Reproduced exactly, the lines from the start of the material through the line containing "42: (296, 125, 135.65)" should be the whole answer, with pictures excluded.

◆ ◆ ◆

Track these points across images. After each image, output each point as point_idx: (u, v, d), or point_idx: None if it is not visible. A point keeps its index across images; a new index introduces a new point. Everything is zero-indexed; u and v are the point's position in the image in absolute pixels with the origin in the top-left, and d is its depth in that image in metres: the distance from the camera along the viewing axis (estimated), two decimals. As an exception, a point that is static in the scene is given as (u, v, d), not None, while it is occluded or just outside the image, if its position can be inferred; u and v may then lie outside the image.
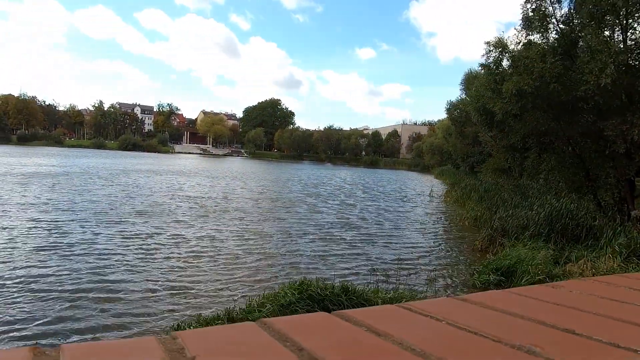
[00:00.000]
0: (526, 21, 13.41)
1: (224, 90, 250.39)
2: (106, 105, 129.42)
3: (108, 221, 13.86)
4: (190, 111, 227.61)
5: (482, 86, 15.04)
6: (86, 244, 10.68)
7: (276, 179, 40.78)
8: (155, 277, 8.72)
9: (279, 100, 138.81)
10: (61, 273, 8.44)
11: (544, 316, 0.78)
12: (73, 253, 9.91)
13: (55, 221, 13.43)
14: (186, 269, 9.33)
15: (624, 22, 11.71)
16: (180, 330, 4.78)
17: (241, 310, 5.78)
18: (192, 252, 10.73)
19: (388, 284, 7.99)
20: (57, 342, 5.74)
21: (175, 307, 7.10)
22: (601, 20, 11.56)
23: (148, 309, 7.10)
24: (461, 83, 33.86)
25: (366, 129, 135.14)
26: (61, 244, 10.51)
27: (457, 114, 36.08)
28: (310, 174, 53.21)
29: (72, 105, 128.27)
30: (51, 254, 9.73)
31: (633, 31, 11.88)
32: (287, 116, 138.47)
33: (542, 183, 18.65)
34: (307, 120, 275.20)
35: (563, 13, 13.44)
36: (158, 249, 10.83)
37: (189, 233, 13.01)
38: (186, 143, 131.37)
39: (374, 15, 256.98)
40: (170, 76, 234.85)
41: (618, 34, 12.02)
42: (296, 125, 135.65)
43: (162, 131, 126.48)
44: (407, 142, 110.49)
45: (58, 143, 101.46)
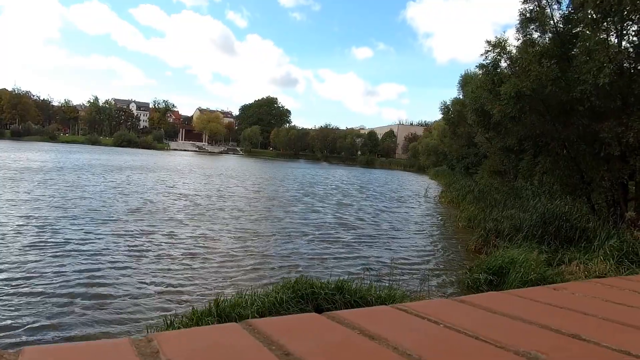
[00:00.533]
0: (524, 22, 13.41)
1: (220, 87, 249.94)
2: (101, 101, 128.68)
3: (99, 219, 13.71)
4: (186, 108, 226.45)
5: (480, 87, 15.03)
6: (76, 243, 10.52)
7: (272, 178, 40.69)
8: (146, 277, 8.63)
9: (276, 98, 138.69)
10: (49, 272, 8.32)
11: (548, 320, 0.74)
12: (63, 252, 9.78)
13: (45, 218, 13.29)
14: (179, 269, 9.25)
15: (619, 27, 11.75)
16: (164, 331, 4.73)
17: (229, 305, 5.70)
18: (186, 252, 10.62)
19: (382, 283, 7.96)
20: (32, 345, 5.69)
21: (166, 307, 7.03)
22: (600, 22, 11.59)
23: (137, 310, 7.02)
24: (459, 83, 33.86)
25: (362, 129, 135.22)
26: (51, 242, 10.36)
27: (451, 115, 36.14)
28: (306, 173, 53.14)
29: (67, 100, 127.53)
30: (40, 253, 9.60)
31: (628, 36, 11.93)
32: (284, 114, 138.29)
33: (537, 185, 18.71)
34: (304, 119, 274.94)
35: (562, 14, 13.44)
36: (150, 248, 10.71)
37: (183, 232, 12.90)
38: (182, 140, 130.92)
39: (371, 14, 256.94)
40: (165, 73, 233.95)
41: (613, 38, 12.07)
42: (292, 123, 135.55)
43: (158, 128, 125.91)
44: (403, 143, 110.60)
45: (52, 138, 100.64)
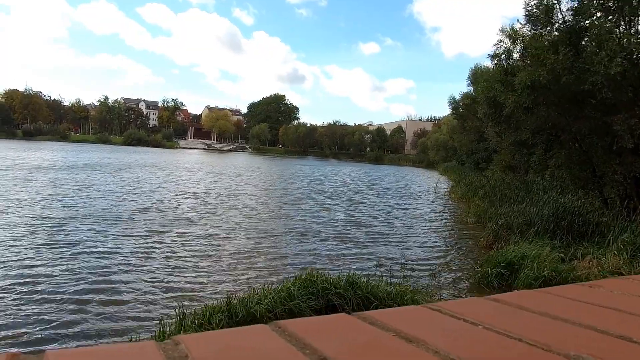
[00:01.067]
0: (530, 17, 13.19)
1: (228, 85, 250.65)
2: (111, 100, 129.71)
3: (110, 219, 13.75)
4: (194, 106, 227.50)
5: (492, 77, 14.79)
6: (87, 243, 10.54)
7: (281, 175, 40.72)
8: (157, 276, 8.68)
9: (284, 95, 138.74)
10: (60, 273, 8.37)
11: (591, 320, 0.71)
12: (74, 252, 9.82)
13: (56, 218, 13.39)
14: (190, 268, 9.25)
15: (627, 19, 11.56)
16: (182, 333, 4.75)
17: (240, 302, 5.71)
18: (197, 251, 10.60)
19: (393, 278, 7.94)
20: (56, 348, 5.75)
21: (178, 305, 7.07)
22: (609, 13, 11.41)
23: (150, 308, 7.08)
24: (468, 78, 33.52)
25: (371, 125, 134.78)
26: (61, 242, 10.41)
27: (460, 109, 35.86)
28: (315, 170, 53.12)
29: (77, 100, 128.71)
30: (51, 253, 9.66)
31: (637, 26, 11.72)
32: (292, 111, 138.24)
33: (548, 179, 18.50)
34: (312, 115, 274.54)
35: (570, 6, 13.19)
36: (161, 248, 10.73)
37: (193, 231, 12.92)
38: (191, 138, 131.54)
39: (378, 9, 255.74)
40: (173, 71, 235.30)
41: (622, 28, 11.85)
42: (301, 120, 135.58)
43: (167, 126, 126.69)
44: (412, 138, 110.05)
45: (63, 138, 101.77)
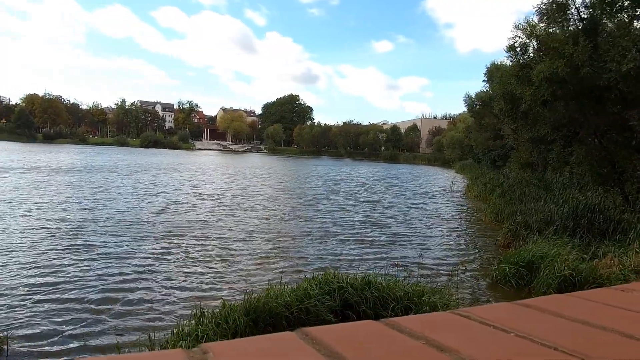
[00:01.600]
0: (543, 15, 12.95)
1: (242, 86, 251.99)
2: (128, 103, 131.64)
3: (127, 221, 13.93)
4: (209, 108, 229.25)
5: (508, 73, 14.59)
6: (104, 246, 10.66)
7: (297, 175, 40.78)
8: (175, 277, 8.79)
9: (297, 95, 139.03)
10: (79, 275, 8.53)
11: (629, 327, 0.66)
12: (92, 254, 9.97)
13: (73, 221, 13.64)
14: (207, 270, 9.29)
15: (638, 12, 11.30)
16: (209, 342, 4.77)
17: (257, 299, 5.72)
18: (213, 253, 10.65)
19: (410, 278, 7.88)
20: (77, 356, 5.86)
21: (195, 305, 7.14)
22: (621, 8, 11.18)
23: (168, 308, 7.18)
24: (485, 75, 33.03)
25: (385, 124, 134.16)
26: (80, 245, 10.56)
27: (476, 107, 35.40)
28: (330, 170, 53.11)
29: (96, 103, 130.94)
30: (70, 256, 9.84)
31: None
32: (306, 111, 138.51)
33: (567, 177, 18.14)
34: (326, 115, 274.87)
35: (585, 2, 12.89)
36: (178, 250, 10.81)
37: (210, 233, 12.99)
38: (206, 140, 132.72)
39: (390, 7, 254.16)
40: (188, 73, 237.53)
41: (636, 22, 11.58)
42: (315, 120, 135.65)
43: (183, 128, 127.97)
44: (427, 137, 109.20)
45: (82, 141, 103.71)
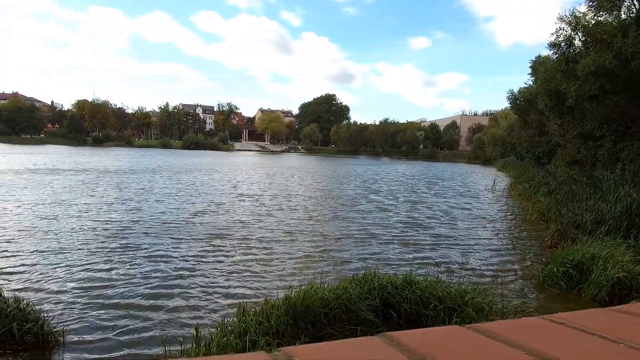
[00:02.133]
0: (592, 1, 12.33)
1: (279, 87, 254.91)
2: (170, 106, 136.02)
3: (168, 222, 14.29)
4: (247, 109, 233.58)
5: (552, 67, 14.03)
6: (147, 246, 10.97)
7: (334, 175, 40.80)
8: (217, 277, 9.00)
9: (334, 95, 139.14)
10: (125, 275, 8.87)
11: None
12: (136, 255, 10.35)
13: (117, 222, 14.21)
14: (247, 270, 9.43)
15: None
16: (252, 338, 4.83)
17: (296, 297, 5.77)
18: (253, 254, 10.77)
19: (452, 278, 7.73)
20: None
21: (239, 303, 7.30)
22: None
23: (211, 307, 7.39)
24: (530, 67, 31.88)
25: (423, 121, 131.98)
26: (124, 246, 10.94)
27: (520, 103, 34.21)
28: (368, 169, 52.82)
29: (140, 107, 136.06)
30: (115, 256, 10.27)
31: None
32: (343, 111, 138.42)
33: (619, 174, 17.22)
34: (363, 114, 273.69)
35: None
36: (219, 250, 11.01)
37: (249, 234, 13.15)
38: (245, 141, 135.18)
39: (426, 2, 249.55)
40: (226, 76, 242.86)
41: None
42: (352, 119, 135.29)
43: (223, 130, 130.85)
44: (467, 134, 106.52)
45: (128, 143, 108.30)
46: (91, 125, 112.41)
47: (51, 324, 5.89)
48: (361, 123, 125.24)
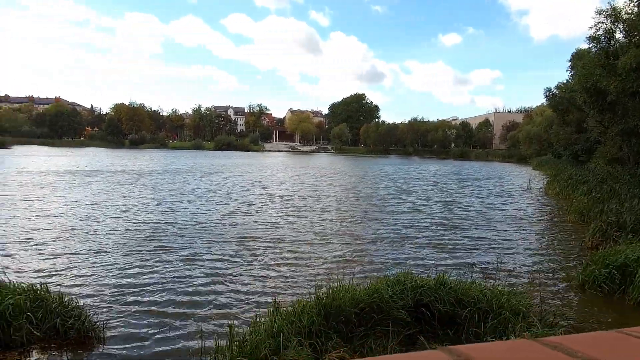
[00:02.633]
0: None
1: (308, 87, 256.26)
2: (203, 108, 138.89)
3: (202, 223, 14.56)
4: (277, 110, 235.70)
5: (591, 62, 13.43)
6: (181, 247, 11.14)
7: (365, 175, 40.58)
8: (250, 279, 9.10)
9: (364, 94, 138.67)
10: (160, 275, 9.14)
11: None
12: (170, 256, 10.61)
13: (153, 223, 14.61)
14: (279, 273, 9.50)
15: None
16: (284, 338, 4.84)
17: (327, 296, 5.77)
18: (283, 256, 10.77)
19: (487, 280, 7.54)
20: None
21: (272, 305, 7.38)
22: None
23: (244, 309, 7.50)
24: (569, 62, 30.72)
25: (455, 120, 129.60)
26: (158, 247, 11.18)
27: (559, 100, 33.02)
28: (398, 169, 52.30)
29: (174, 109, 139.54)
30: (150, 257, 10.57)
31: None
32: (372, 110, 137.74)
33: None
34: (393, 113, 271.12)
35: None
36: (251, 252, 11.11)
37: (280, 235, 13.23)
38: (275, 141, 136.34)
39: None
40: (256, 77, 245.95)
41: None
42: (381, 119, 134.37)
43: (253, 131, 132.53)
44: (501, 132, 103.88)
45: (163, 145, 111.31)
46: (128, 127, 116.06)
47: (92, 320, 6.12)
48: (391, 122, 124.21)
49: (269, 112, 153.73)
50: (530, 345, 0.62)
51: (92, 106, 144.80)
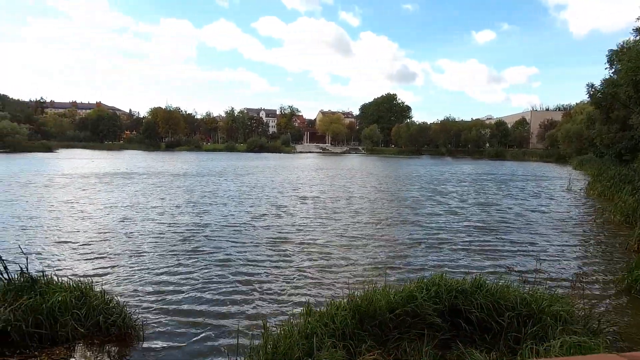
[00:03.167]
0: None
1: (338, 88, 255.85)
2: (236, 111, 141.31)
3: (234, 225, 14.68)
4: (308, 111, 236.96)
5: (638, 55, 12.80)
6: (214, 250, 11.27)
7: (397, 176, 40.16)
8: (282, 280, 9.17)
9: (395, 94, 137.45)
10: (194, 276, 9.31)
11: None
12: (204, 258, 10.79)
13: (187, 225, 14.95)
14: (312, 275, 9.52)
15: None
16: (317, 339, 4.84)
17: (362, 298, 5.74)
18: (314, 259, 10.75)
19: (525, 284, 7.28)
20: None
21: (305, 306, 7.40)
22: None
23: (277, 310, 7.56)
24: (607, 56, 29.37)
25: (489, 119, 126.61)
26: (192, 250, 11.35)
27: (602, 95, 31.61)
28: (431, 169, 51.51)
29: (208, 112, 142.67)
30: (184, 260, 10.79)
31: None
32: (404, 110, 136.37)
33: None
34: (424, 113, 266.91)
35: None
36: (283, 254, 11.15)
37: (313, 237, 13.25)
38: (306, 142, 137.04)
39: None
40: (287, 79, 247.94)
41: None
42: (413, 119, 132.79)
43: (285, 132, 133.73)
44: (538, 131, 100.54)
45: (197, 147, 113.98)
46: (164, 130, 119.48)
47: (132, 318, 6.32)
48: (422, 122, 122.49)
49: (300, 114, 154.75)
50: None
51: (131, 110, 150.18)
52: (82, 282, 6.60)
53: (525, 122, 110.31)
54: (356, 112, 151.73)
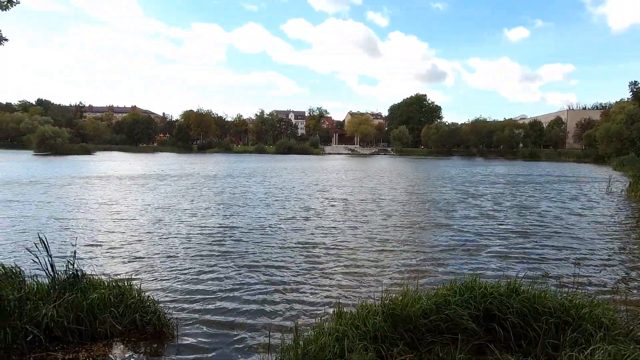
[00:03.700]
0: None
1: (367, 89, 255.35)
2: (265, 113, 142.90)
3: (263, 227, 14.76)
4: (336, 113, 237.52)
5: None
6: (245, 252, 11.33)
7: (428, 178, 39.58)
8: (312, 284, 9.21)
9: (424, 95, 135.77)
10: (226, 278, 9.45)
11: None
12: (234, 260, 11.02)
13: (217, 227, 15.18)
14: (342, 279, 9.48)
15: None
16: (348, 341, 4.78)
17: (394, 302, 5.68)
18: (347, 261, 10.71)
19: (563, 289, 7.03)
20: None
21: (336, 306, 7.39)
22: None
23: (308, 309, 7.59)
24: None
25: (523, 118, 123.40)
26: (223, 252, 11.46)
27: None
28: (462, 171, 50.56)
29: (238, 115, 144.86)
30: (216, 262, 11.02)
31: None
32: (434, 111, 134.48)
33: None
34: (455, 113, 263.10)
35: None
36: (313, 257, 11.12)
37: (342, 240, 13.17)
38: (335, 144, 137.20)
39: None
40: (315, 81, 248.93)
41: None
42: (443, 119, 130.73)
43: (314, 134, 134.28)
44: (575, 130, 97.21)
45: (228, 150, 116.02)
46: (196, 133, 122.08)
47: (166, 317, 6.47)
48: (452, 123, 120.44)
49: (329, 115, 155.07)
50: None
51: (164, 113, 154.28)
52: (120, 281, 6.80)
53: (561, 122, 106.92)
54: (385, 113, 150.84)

◆ ◆ ◆

■ **Response area**:
Track these points across images. After each image, output each point as point_idx: (u, v, d), or point_idx: None if it is not visible. A point keeps its index across images; a new index introduces a new point. Everything is zero-indexed; u and v are the point's position in the image in absolute pixels with the origin in the top-left, and d is its depth in that image in metres: the distance from the camera along the viewing axis (estimated), two decimals. As an exception, a point that is static in the scene is given as (u, v, d), not None, while it is occluded or just outside the image, if its position can be inferred; u and v may then lie outside the image.
[00:00.000]
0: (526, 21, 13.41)
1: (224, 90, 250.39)
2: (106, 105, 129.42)
3: (108, 221, 13.86)
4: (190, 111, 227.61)
5: (482, 86, 15.04)
6: (86, 244, 10.68)
7: (276, 179, 40.78)
8: (155, 277, 8.72)
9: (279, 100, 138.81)
10: (61, 273, 8.44)
11: (544, 316, 0.78)
12: (73, 253, 9.91)
13: (55, 221, 13.43)
14: (186, 269, 9.33)
15: (624, 22, 11.71)
16: (180, 330, 4.78)
17: (241, 310, 5.78)
18: (192, 252, 10.73)
19: (388, 284, 7.99)
20: (57, 342, 5.74)
21: (175, 307, 7.10)
22: (601, 20, 11.56)
23: (148, 309, 7.10)
24: (461, 83, 33.86)
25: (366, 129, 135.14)
26: (61, 244, 10.51)
27: (457, 114, 36.08)
28: (310, 174, 53.21)
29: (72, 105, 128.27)
30: (51, 254, 9.73)
31: (633, 31, 11.88)
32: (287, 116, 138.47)
33: (542, 183, 18.65)
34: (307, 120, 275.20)
35: (563, 13, 13.44)
36: (158, 249, 10.83)
37: (189, 233, 13.01)
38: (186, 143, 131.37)
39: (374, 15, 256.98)
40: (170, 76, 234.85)
41: (618, 34, 12.02)
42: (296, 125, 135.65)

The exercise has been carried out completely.